Register below or call (805) 962-8404 x115
(please register for tickets early to guarantee admittance)
Even before the Japanese attacked Pearl Harbor and thrust the United States into World War II, Santa Barbarans had been preparing for the possibility of an attack on their own environs. In February 1942, when an Axis submarine raid tested the city’s carefully constructed security plan, confusion, heroism, and panic followed. This talk looks at how Santa Barbara’s leaders and citizens planned to defend against an invasion in the early 1940s, including the role played by Civilian Defense, the military, and the Home Guard. It will also examine the trials faced by the city when the war actually arrived at our shores.
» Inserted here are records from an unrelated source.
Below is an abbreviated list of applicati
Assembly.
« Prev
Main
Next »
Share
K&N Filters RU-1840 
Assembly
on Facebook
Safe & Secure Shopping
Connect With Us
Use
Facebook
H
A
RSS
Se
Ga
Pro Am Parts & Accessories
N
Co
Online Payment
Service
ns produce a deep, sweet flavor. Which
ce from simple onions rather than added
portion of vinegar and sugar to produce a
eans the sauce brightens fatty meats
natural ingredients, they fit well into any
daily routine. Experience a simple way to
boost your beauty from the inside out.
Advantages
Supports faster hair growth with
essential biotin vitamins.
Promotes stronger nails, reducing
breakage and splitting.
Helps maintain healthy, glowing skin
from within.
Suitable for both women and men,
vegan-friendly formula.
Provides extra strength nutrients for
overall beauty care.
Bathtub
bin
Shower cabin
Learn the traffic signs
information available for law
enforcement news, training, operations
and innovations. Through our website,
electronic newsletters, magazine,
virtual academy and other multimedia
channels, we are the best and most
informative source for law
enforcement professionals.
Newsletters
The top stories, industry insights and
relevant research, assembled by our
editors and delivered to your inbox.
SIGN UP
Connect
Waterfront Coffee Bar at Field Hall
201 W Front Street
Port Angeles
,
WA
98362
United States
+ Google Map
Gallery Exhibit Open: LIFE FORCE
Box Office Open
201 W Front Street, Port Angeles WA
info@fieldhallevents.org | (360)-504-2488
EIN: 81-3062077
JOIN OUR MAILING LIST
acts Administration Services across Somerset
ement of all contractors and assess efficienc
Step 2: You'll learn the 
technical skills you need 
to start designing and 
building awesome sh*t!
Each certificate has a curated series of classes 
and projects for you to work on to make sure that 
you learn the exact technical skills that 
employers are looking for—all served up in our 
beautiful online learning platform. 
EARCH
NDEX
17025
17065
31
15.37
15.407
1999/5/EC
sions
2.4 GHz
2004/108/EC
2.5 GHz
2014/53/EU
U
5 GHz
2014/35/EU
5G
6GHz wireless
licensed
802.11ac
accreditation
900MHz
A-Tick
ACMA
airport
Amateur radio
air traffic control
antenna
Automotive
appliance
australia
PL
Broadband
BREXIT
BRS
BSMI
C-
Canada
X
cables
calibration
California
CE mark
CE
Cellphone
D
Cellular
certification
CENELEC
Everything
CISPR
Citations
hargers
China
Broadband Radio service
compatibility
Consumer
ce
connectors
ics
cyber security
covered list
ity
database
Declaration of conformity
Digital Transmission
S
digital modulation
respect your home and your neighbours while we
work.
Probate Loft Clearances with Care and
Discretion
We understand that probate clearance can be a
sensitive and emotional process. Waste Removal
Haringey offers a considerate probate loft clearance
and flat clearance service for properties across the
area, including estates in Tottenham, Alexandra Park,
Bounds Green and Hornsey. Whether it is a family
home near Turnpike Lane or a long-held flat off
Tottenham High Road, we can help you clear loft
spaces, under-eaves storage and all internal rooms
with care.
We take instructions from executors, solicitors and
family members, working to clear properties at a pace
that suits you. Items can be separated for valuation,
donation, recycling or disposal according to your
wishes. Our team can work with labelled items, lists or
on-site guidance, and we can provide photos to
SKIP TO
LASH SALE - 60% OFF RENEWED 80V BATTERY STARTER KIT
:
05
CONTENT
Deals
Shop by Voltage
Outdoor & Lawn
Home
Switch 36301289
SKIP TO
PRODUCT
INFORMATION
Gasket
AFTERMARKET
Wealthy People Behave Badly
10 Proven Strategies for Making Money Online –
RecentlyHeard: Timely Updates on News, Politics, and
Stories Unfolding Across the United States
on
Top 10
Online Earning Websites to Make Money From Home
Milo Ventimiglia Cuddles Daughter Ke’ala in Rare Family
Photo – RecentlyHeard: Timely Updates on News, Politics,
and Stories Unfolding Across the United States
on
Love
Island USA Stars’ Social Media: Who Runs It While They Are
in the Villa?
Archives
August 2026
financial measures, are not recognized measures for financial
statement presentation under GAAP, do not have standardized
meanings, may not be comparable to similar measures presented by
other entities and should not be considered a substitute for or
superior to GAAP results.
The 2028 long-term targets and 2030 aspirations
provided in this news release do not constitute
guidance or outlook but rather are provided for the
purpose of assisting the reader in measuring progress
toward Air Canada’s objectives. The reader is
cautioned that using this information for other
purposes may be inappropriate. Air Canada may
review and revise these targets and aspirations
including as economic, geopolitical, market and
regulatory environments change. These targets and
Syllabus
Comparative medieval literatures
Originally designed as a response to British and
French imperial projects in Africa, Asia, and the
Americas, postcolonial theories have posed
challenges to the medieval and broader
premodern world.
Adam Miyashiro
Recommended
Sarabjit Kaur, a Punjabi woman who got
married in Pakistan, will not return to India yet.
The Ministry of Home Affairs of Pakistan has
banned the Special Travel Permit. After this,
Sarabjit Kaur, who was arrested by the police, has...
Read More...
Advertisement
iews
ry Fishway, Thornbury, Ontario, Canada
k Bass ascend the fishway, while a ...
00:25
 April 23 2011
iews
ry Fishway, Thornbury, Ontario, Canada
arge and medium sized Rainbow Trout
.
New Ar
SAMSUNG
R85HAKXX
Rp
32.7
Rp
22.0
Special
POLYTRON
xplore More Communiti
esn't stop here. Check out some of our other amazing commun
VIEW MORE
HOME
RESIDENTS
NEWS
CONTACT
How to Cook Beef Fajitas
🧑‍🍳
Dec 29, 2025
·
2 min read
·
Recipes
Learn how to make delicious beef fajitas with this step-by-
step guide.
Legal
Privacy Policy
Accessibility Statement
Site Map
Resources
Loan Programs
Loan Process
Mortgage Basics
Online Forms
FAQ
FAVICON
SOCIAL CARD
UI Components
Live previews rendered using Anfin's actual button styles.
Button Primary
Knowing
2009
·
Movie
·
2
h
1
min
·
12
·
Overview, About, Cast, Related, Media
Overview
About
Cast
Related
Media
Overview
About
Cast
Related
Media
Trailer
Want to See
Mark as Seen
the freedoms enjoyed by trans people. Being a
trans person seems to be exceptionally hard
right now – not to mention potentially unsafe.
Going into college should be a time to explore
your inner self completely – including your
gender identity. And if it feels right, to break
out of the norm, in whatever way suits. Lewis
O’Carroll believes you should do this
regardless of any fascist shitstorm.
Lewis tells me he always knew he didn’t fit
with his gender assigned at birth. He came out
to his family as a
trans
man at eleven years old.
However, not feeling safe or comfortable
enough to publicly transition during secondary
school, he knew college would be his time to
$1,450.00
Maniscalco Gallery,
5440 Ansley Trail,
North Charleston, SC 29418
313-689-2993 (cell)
Kenneth Hough is a Ph.D. candidate and lecturer in the Department of History at the University of California, Santa Barbara. He is currently completing his study Rising Sun Over America: Friendship, Fascination and Fear in American Culture Encounters with Japan, 1900-1945, which examines conflicting images of the Japanese in the American imaginary in the early twentieth century. He has spent the last several years researching the Japanese submarine attack on Ellwood in the early days of World War II. He also studies film and military history, and the Cold War. One of his current projects looks at the long history of drones and unmanned aircraft in American culture.